Calm down everyone: old buildings without rising damp have plenty of air circulating, and fires burning. Buildings with damp problems do not have air circulating and or have been mixed with modern non breathable materials that trap moisture. A modern building designed to be built with modern materials is ok. But an old building designed to work with old materials then patched up with modern materials will always be problematic. Modern newbuilds even have an air test to make sure no air can circulate. Have you ever seen condensation in a sandwich box? Spoiler; I have, sweaty sandwiches even in summer
What is your opinion on mitigating rising damp in buildings by waterproofing the ground level zone with bitumen to prevent moisture from ascending through the structure?
That was a popular approach in the 1950s. All it usually does is keep the walls wet by preventing evaporation.
Rising damp in Sweden? Yes, probably. But I get the impression that this is mostly confined to cities where it is difficult to drain properly around the houses. I am mostly working in rural settings or residential areas with single family houses and it is usually space for draining around the house fundaments. And most of these newer houses are built on 20 to 30 centimeters of macadam gravel and 10 to 30 centimeters of EPS or XPS insulation, that will drain and counteract capillary action. We do not have these large residential areas (at least not many) with terraced brick houses built 50 to 150 years ago (?) with limited drainage and little slope out from the houses (and I happen to think that limited or no slope out from the house and letting rainwater near the foundation is the main culprit). Nowadays it is even few houses built with basements here in Sweden, probably due to the problems with humidity. But a more or less efficient solution rather than increasing the heat is the use of dehumidifiers, in basements or even under the house in the crawl space. It usually takes considerably less energy than increasing the heating.
Had this on my property before I brought it. It cost thousands to be fixed. However I noticed the boiler was not working very good, the radiators were old and shot to bits. The old lady who lived there moved out due to difficulties in breathing and general ill health. I've moved in here put in a new boiler, good carpets cleaned out the old radiators. There is no excuse for black mould in your property it's disgusting .
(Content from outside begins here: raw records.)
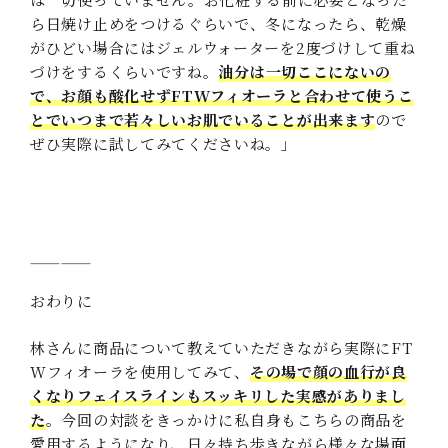
ら日焼け止めをつけるぐらいで、冬になったら、乾燥
がひどい場合にはジェルウォーターを2度づけして重ね
づけをするくらいですね。
油分は一切ここにないの
で、お顔も酸化せずFTWフィオーラと合わせて使うこ
とでいつまで若々しいお肌でいることが出来ます
ので
ぜひ実際に試してみてくださいね。」
——————
おわりに
林さんに商品について教えていただきながら実際にFT
Wフィオーラを使用してみて、
その場で顔の血行が良
くなりフェイスラインもスッキリした実感がありまし
た
。今回の対談をきっかけに私自身もこちらの商品を
愛用するようになり、日々持ち歩きながら様々な場面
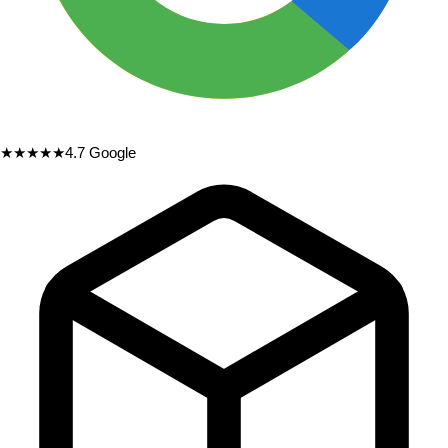
★★★★★
4.7
Google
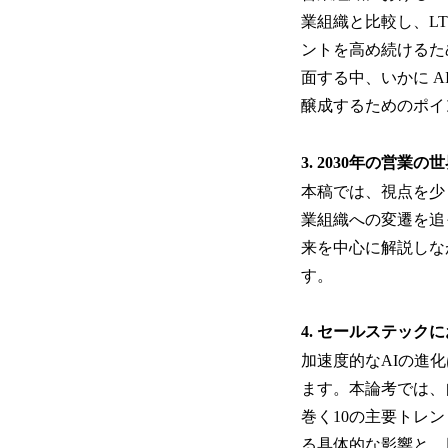
業組織と比較し、L
ントを高め続けるた
面する中、いかに A
醸成するためのポイ
3. 2030年の営業の
本稿では、視点を少
業組織への変遷を追
来を中心に解説しな
す。
4. セールステッ
加速度的なAIの進
ます。本論考では、
巻く10の主要トレ
る具体的な影響と、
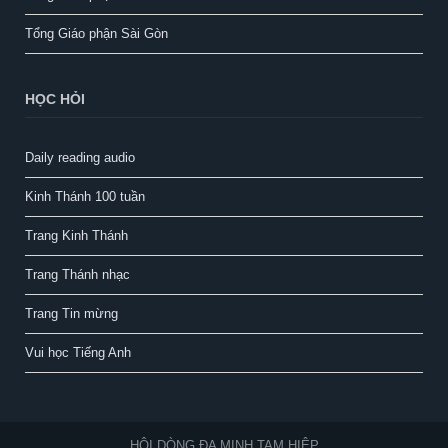
Tổng Giáo phận Sài Gòn
HỌC HỎI
Daily reading audio
Kinh Thánh 100 tuần
Trang Kinh Thánh
Trang Thánh nhạc
Trang Tin mừng
Vui học Tiếng Anh
HỘI DÒNG ĐA MINH TAM HIỆP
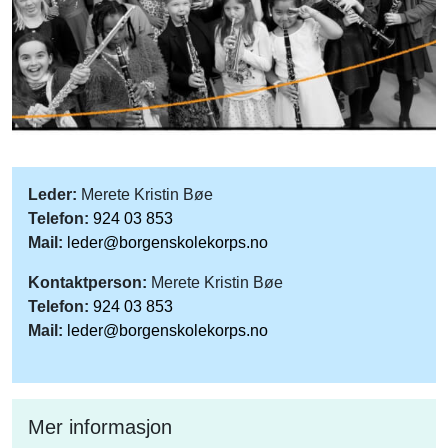
Leder:
Merete Kristin Bøe
Telefon:
924 03 853
Mail:
leder@borgenskolekorps.no
Kontaktperson:
Merete Kristin Bøe
Telefon:
924 03 853
Mail:
leder@borgenskolekorps.no
Mer informasjon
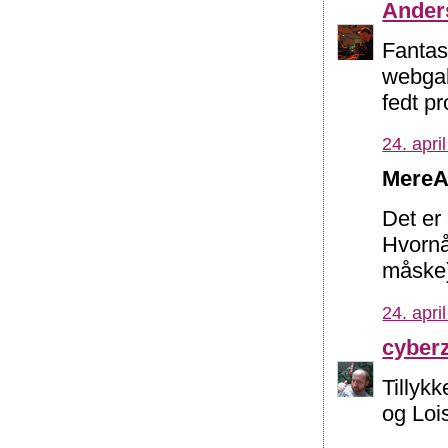
Ander
Fantast
webgal
fedt pr
24. apri
MereA
Det er 
Hvornå
måske
24. apri
cyber
Tillyk
og Loi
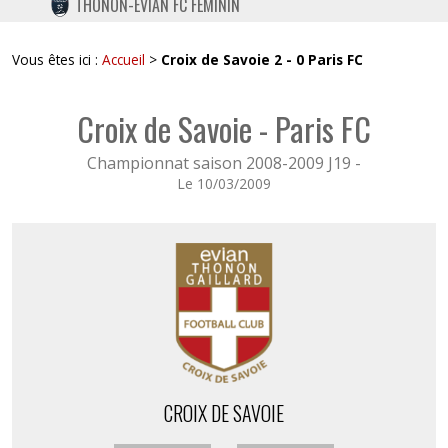
THONON-EVIAN FC FÉMININ
TWITTER
INSTAGRAM
Vous êtes ici :
Accueil
>
Croix de Savoie 2 - 0 Paris FC
Croix de Savoie - Paris FC
Championnat saison 2008-2009 J19 -
Le 10/03/2009
CROIX DE SAVOIE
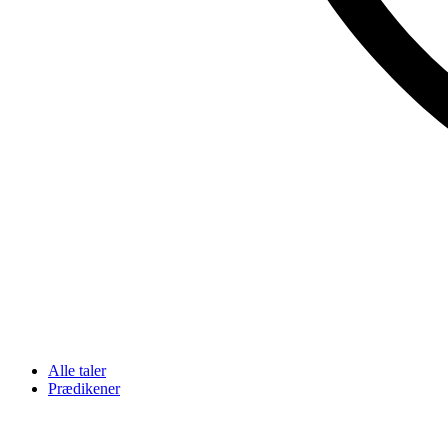
Alle taler
Prædikener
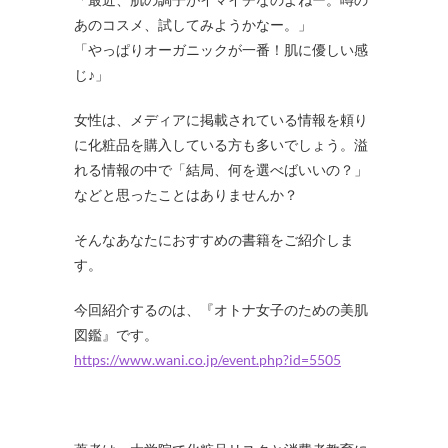
あのコスメ、試してみようかなー。」
「やっぱりオーガニックが一番！肌に優しい感
じ♪」
女性は、メディアに掲載されている情報を頼り
に化粧品を購入している方も多いでしょう。溢
れる情報の中で「結局、何を選べばいいの？」
などと思ったことはありませんか？
そんなあなたにおすすめの書籍をご紹介しま
す。
今回紹介するのは、『オトナ女子のための美肌
図鑑』です。
https://www.wani.co.jp/event.php?id=5505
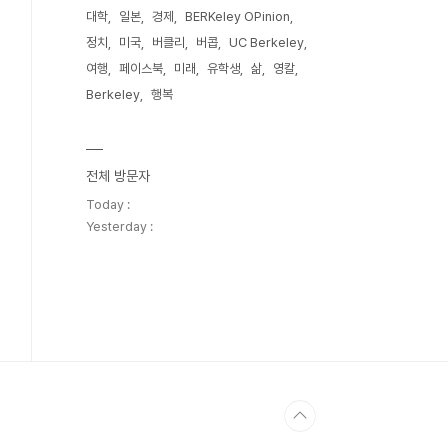
대학
일본
경제
BERKeley OPinion
정치
미국
버클리
버콥
UC Berkeley
여행
페이스북
미래
유학생
삶
영칼
Berkeley
행복
전체 방문자
Today :
Yesterday :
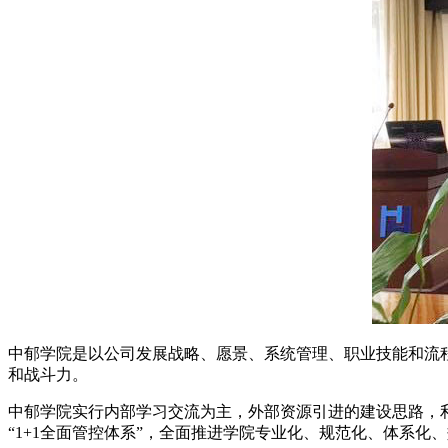
中郁学院是以公司发展战略、愿景、系统管理、职业技能和流
和战斗力。
中郁学院实行内部学习交流为主，外部资源引进的建设思路，
“1+1全面管控体系”，全面推进学院专业化、规范化、体系化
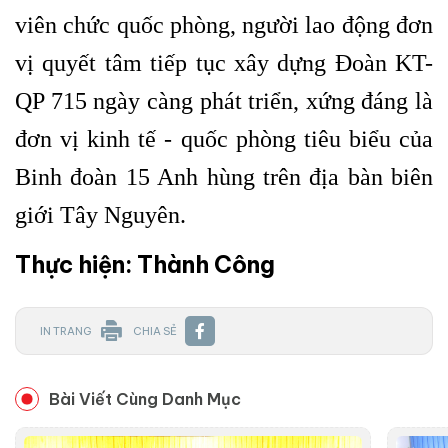
viên chức quốc phòng, người lao động đơn
vị quyết tâm tiếp tục xây dựng Đoàn KT-
QP 715 ngày càng phát triển, xứng đáng là
đơn vị kinh tế - quốc phòng tiêu biểu của
Binh đoàn 15 Anh hùng trên địa bàn biên
giới Tây Nguyên.
Thực hiện: Thành Công
IN TRANG
CHIA SẺ
Bài Viết Cùng Danh Mục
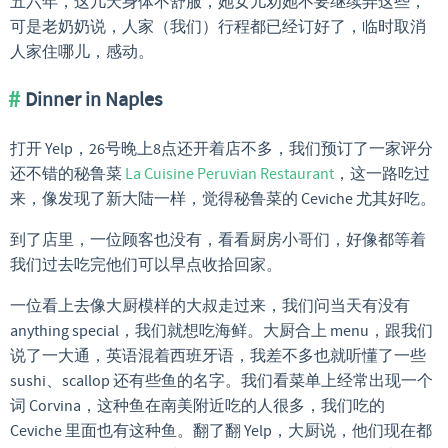
五六年，这几天身体不舒服，她女儿劝她不要继续弄这些，
可是老奶奶说，人家（我们）行程都已经订好了，临时取消
人家住哪儿，感动。
Dinner in Naples
打开 Yelp，26号晚上8点还开着店不多，我们预订了一家评分
还不错的秘鲁菜
La Cuisine Peruvian Restaurant
，这一路吃过
来，像发现了新大陆一样，觉得秘鲁菜的 Ceviche 尤其好吃。
到了店里，一位顾客也没有，看看厨房小哥们，好像都等着
我们过去吃完他们可以早点收拾回家。
一位看上去像大厨模样的大叔走过来，我们问当天有没有
anything special，我们就想吃海鲜。大厨合上 menu，跟我们
说了一大通，英语混着西班牙语，我差不多也就听懂了一些
sushi、scallop 还有些鱼的名字。我们看菜单上经常出现一个
词 Corvina，这种鱼在南美附近吃的人很多，我们吃的
Ceviche 里面也有这种鱼。翻了翻 Yelp，大厨说，他们现在都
Rising damp , great series 😂😂
Damp Sam’s yer man.
Ah’ll si’ thi’.
5.55
No myth
Victorian builders.
Definitely lost our way and have forgotten tech. Especially with lime.
Too much cement, too much trust in cement too.
.
the first wheel wasnt square, it was a log or two.
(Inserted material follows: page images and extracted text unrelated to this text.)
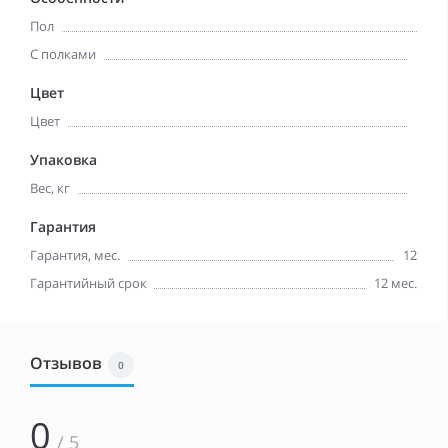
Пол
С полками
Цвет
Цвет
Упаковка
Вес, кг
Гарантия
Гарантия, мес.
12
Гарантийный срок
12 мес.
Отзывов
0
0
/ 5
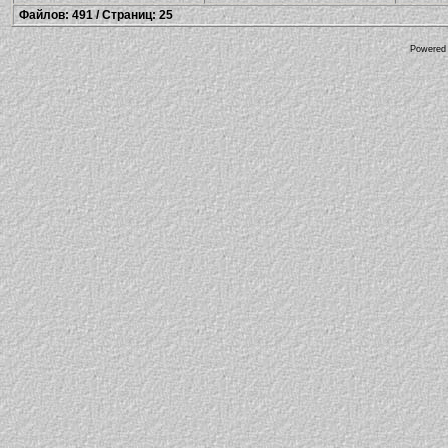
Файлов: 491 / Страниц: 25
Powered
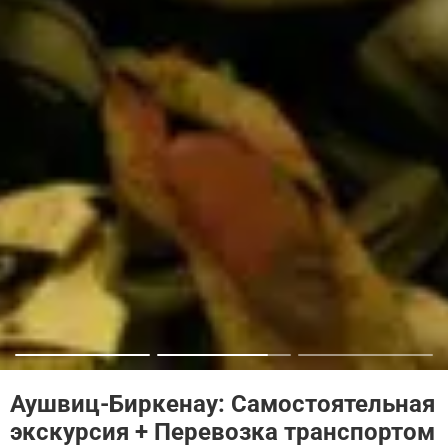
Аушвиц-Биркенау: Самостоятельная
экскурсия + Перевозка транспортом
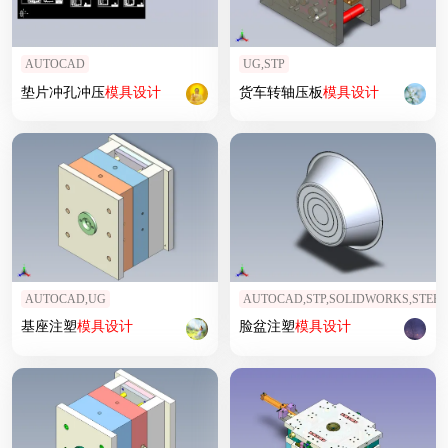
AUTOCAD
UG,STP
垫片冲孔冲压
模具设计
货车转轴压板
模具设计
AUTOCAD,UG
AUTOCAD,STP,SOLIDWORKS,STEP
基座注塑
模具设计
脸盆注塑
模具设计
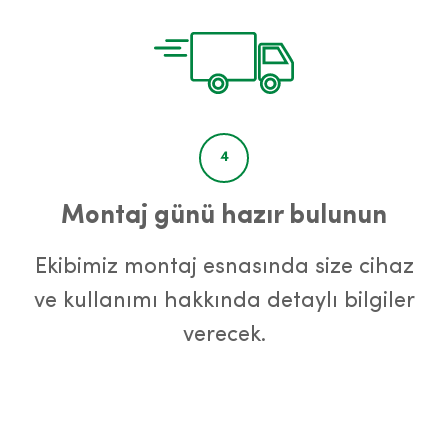
4
Montaj günü hazır bulunun
Ekibimiz montaj esnasında size cihaz
ve kullanımı hakkında detaylı bilgiler
verecek.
That was a spindle, or roller. A wheel rotates around a fixed axle. Big difference.
Seriously though, that's a new one. If you have moisture it will travel up things - sure it's more of an issue in certain parts of the world than others and certain types of construction are more liable to be affected by it than others, but it is definitely a thing. It's also often not a thing when it looks like a thing too.
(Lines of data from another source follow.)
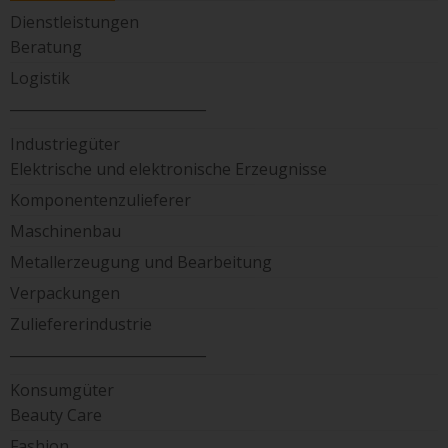
Dienstleistungen
Beratung
Logistik
____________________________
Industriegüter
Elektrische und elektronische Erzeugnisse
Komponentenzulieferer
Maschinenbau
Metallerzeugung und Bearbeitung
Verpackungen
Zuliefererindustrie
____________________________
Konsumgüter
Beauty Care
Fashion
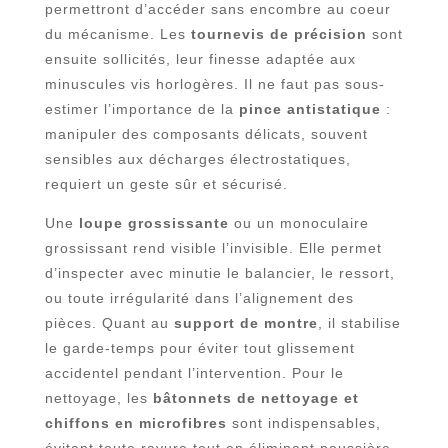
permettront d’accéder sans encombre au coeur
du mécanisme. Les
tournevis de précision
sont
ensuite sollicités, leur finesse adaptée aux
minuscules vis horlogères. Il ne faut pas sous-
estimer l’importance de la
pince antistatique
:
manipuler des composants délicats, souvent
sensibles aux décharges électrostatiques,
requiert un geste sûr et sécurisé.
Une
loupe grossissante
ou un monoculaire
grossissant rend visible l’invisible. Elle permet
d’inspecter avec minutie le balancier, le ressort,
ou toute irrégularité dans l’alignement des
pièces. Quant au
support de montre
, il stabilise
le garde-temps pour éviter tout glissement
accidentel pendant l’intervention. Pour le
nettoyage, les
bâtonnets de nettoyage et
chiffons en microfibres
sont indispensables,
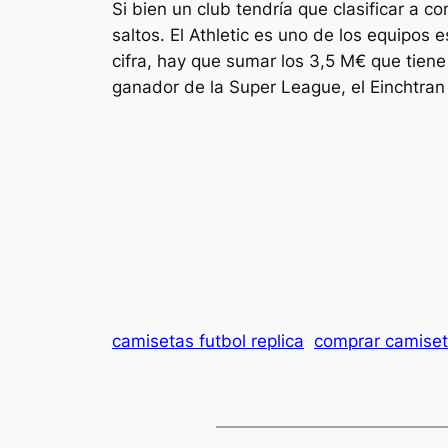
Si bien un club tendría que clasificar a 
saltos. El Athletic es uno de los equipo
cifra, hay que sumar los 3,5 M€ que tiene
ganador de la Super League, el Einchtran
camisetas futbol replica
comprar camiseta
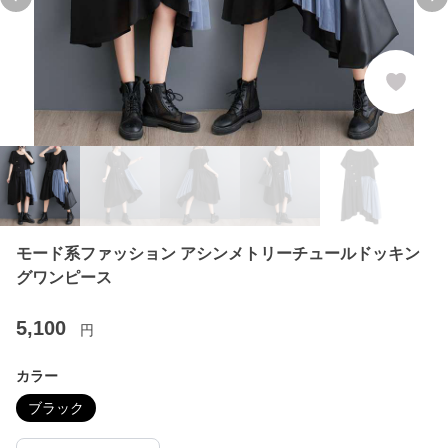
Previous slide
Ne
モード系ファッション アシンメトリーチュールドッキン
グワンピース
5,100
円
カラー
ブラック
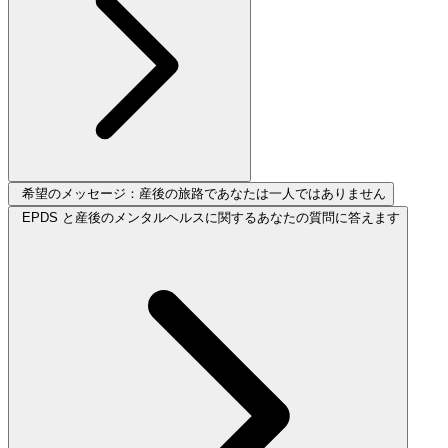
希望のメッセージ：産後の旅路であなたは一人ではありません
EPDS と産後のメンタルヘルスに関するあなたの質問に答えます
Rising damp living rent free in Roger’s head 😅
Love it.
Peter Ward will have a fit!😂
let us hope so
I get the feeling this topic has been boiling Roger's blood for quite some time😂
I had patch of "rising" damp but it went above 1.5 m high. being aware i looked up and down, found leaking flashing and fixed the long standing problem.....
Ranting Roger in full flow here 😂
roger, how can i forward you some images regarding damp. ive been told its rising damp!
www.skill-builder.uk/send
Walk around my cellar. Its intuitive.
Unless your cellar is above ground, the damp isn't rising, it's penetrating.